Page images and extracted text:
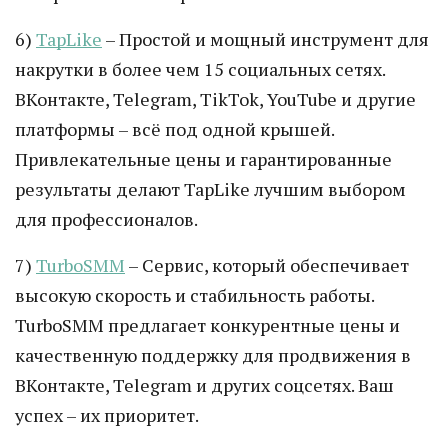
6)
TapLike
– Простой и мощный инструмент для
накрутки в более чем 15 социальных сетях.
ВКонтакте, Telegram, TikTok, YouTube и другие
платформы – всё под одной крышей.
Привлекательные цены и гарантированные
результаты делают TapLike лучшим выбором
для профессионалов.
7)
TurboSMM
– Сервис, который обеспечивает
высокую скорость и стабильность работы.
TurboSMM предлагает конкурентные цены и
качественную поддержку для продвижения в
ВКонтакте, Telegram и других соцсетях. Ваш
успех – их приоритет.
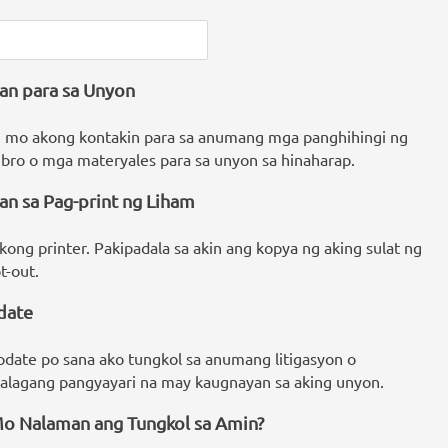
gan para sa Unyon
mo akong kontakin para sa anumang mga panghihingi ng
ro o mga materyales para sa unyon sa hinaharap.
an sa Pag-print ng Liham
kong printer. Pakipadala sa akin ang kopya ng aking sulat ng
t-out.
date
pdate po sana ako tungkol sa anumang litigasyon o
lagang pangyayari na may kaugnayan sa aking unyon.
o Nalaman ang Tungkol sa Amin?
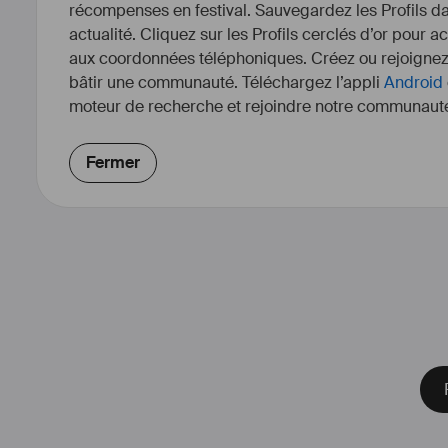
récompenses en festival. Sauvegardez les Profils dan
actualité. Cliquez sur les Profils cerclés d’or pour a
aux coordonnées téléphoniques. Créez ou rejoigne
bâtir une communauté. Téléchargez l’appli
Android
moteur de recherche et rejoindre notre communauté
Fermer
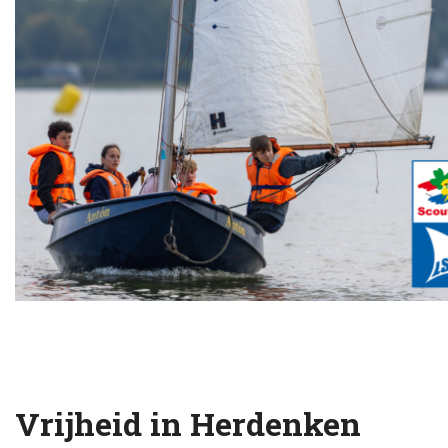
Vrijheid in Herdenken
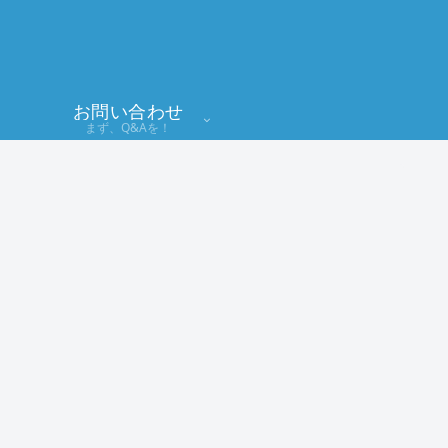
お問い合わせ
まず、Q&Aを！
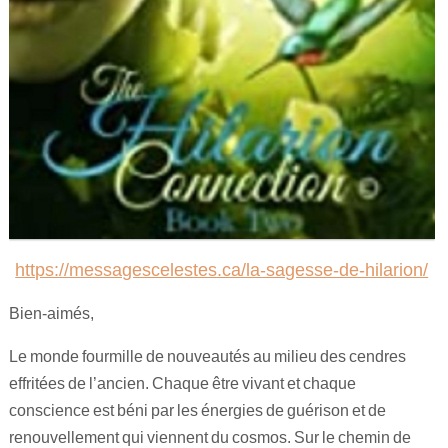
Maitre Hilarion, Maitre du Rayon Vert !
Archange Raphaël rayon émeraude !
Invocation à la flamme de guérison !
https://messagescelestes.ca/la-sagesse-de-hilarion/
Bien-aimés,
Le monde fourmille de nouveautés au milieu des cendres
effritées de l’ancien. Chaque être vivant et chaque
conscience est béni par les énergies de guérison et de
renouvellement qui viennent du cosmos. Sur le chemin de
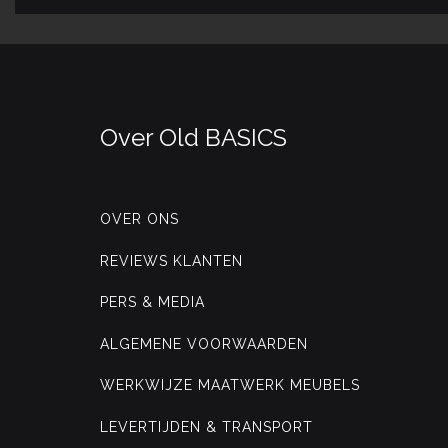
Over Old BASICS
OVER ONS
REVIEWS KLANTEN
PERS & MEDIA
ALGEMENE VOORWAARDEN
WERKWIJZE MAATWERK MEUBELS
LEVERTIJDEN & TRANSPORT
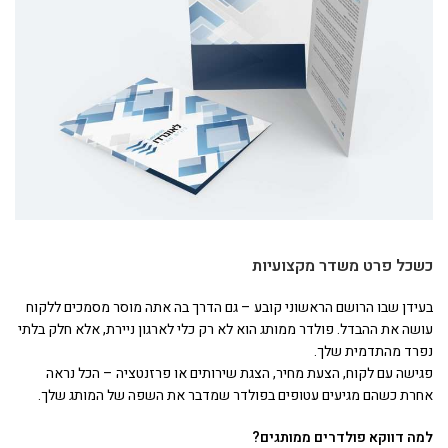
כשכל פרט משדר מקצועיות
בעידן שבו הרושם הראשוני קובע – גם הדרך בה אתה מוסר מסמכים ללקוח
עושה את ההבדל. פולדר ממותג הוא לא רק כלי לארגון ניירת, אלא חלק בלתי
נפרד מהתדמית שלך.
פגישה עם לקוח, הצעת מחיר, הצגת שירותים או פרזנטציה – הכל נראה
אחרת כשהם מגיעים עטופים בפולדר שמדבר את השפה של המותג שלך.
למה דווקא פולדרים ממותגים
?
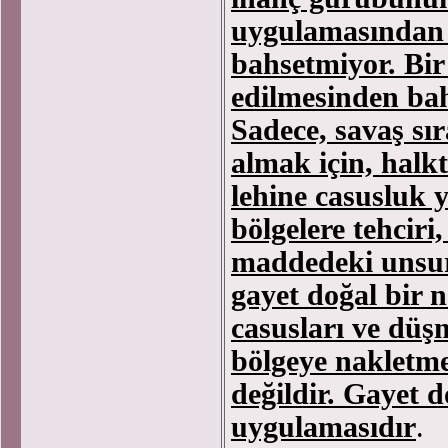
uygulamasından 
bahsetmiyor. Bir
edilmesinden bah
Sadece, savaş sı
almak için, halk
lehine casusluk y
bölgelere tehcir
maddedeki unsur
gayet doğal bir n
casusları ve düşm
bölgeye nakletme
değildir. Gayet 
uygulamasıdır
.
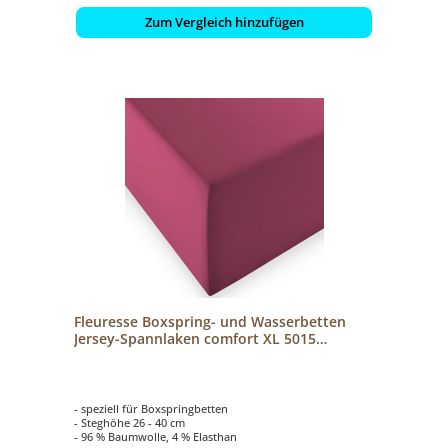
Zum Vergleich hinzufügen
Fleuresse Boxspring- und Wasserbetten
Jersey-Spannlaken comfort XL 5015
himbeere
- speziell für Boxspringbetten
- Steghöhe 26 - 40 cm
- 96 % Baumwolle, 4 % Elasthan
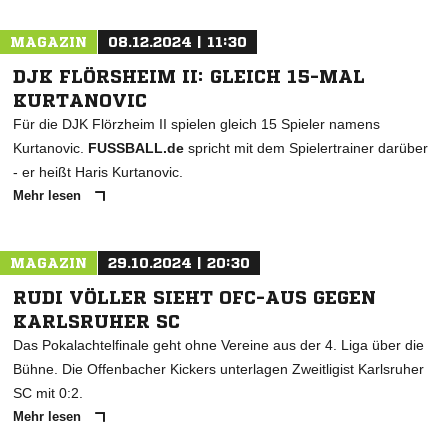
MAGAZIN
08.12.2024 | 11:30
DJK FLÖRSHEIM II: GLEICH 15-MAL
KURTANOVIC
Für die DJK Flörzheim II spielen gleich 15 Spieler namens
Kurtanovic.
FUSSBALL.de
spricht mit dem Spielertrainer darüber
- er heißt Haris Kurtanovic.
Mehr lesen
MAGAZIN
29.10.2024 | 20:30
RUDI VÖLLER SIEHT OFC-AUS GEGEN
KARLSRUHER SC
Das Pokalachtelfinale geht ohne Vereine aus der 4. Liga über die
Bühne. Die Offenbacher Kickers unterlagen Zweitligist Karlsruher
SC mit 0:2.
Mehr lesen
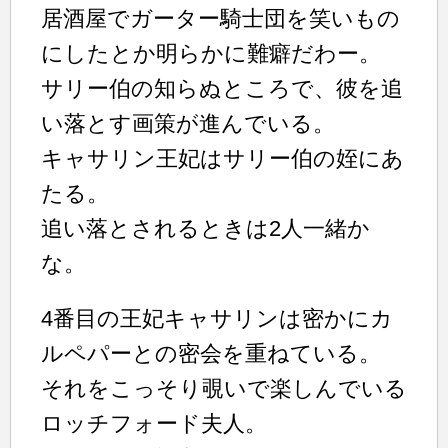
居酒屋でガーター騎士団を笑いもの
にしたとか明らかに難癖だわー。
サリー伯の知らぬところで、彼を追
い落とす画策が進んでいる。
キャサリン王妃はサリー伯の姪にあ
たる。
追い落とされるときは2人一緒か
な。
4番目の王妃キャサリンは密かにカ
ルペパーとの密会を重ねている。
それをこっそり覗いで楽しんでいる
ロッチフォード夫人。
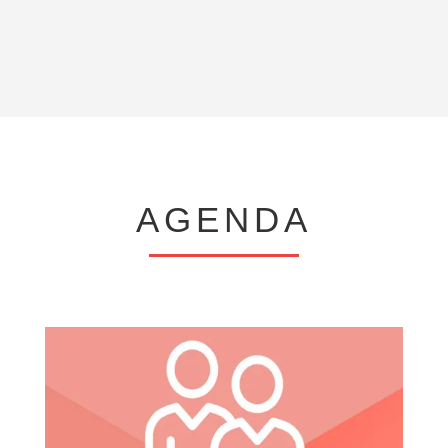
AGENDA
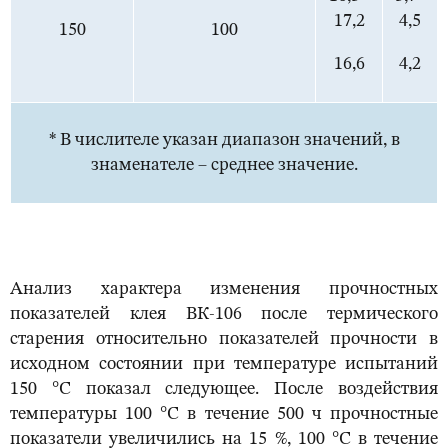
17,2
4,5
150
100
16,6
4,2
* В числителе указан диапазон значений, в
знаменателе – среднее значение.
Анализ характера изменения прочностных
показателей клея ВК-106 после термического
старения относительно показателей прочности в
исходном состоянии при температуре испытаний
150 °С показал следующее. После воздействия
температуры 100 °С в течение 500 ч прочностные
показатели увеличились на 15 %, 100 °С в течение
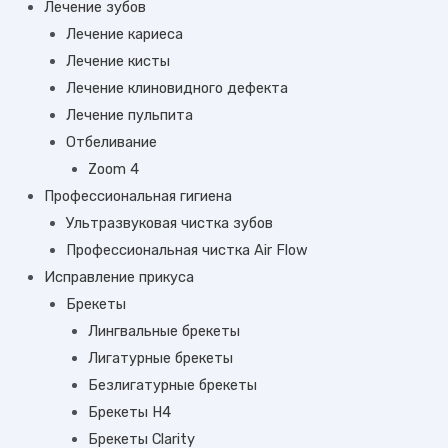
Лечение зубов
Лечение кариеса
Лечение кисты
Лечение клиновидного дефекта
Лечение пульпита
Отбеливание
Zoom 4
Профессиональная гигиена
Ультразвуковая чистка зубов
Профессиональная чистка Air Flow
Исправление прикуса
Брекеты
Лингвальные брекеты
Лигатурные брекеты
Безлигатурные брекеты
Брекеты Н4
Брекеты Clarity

What is needed =>
Answer with a single number: the count of lines above that contain the string "Лечение".

Answer to this task =>
5